Now that the first season of True Detective—and the corresponding frenzy—has died down, Monaghan is back to the movie-making grind, no doubt hoping the buzz from the zeitgeist-y show will provide her some momentum. She has four films coming out in the near future, including the Nicholas Sparks adaptation The Best of Me, the Chris Evans romantic comedy Playing It Cool, and the just-wrapped Pixels, in which she plays a weapons developer and Adam Sandler’s love interest.

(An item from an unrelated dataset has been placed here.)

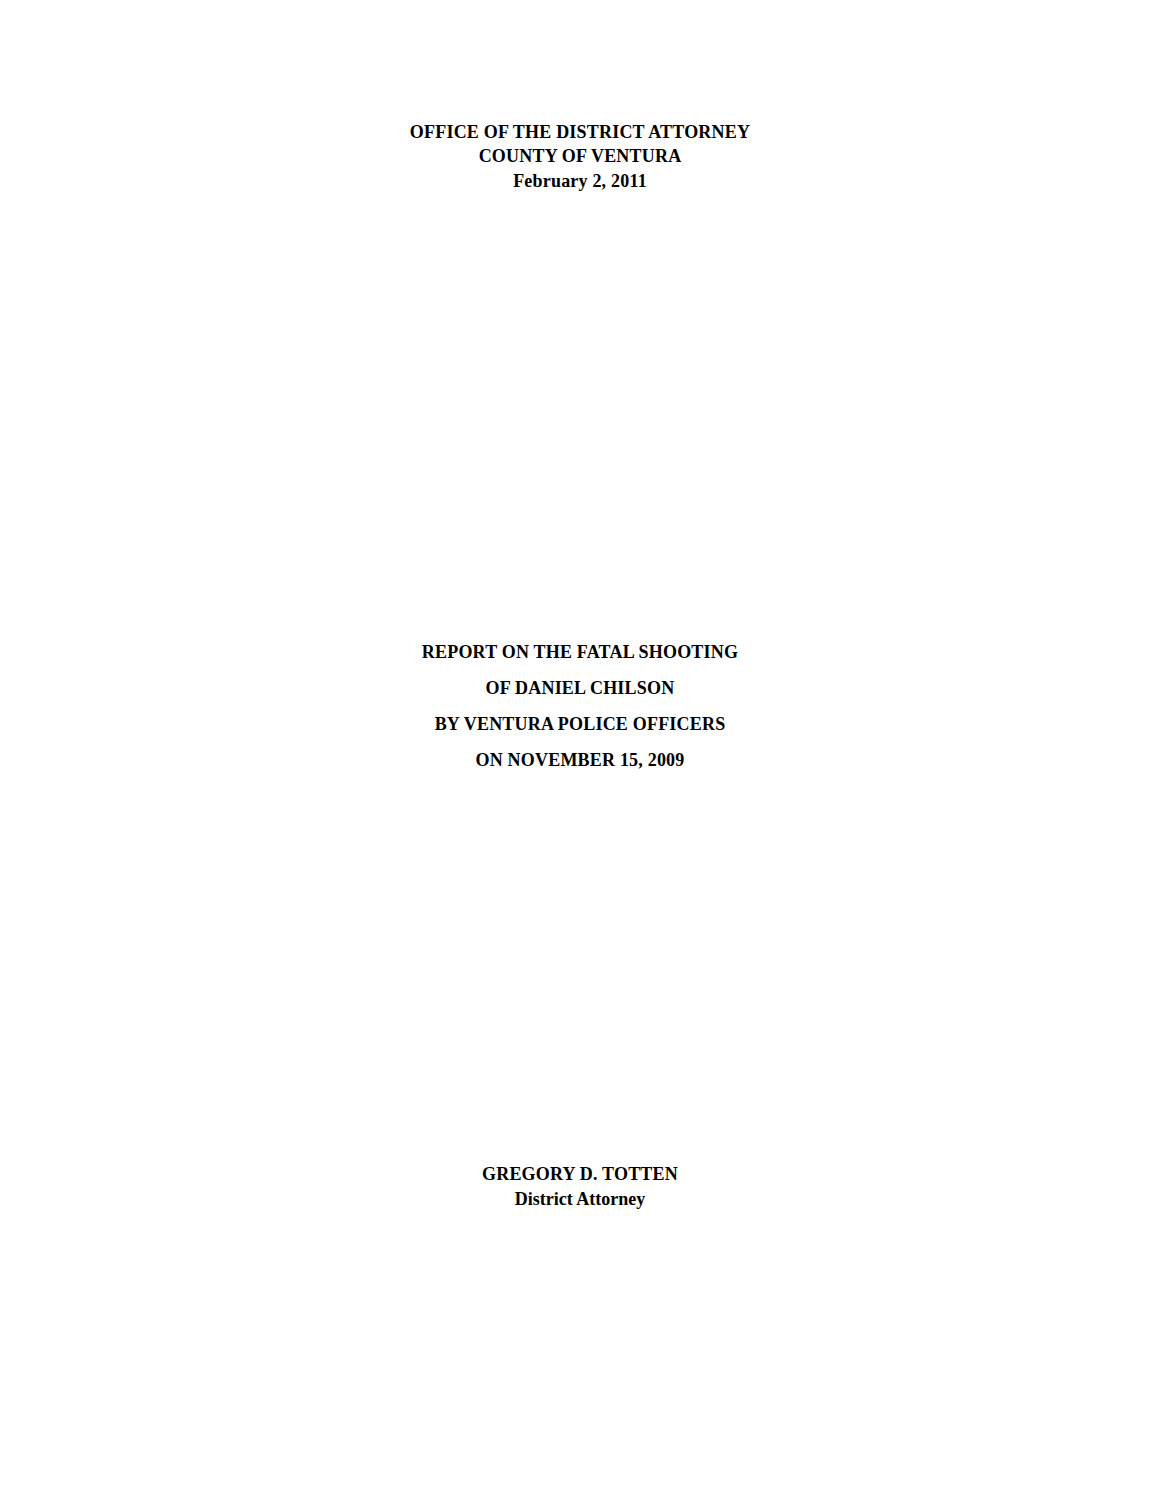OFFICE OF THE DISTRICT ATTORNEY COUNTY OF VENTURA February 2, 2011
REPORT ON THE FATAL SHOOTING OF DANIEL CHILSON BY VENTURA POLICE OFFICERS ON NOVEMBER 15, 2009
GREGORY D. TOTTEN District Attorney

But her first post-True Detective release is the independent film Fort Bliss, released this past weekend (now out on Video on Demand), in which, curiously, Monaghan plays another Maggie. (“I look like a Maggie,” she laughs, to which I nod vigorously, even though I feel she looks more like a Chloe or a Vivian.) Monaghan plays a U.S. Army medic and single mother who returns from a tour of duty in Afghanistan to her five-year-old son (Oakes Fegley), with whom she has a strained—to put it mildly—relationship. As Monaghan talks about the film, it seems less like she’s talking about a “job,” and more like she’s talking about a spiritual awakening. She trained extensively for the film (which shot over just 28 days on a “micro-budget”) and met with many members of the army beforehand to understand her character’s mindset. “I took the idea of portraying a solider very seriously,” she explains. “I questioned whether I would be able to be believable as a soldier—that frightened me. It frightened me so much that I did it to the best of my ability. And I asked a lot of questions.” She laughs at me when I ask if she was able to “push aside” the character at the end of each day of filming. “Absolutely not,” she says. “I don’t know if I still have fully, completely let go of this character. This is someone who is very real to me.”

Monaghan’s character is sexually assaulted in the film, an aspect she said came up again and again when she spoke with the female soldiers. “Nearly every single woman I spoke with had experienced sexual assault in one form or another—at different levels, of course,” Monaghan says. “I can’t speak for these women but I will say something that was really fascinating to me, personally and professionally, is that whenever these woman spoke about any of their experiences—whether about sexual experiences or anything—they were very grounded and very matter of fact . . . I knew when I started production that I needed to convey exactly that. Because what I understood from them is that on some level they’re not asking for empathy or compassion. They just want their story to be told and to be recognized and to be acknowledged.”

With two children of her own, Monaghan said she was able to draw on her own experiences in crafting the character, as she has many times had to spend up to a month away from her two children for work. “I know what it’s like to leave home and miss my children and feel slightly guilty I’m not there,” she says. “But I also think one of the greatest gifts you can give your children is to go and do something you’re extraordinarily proud of. To be able to share that with your children and allow them to see the gratitude you have for your job, and the experiences and growth that comes from that, is really the greatest thing.”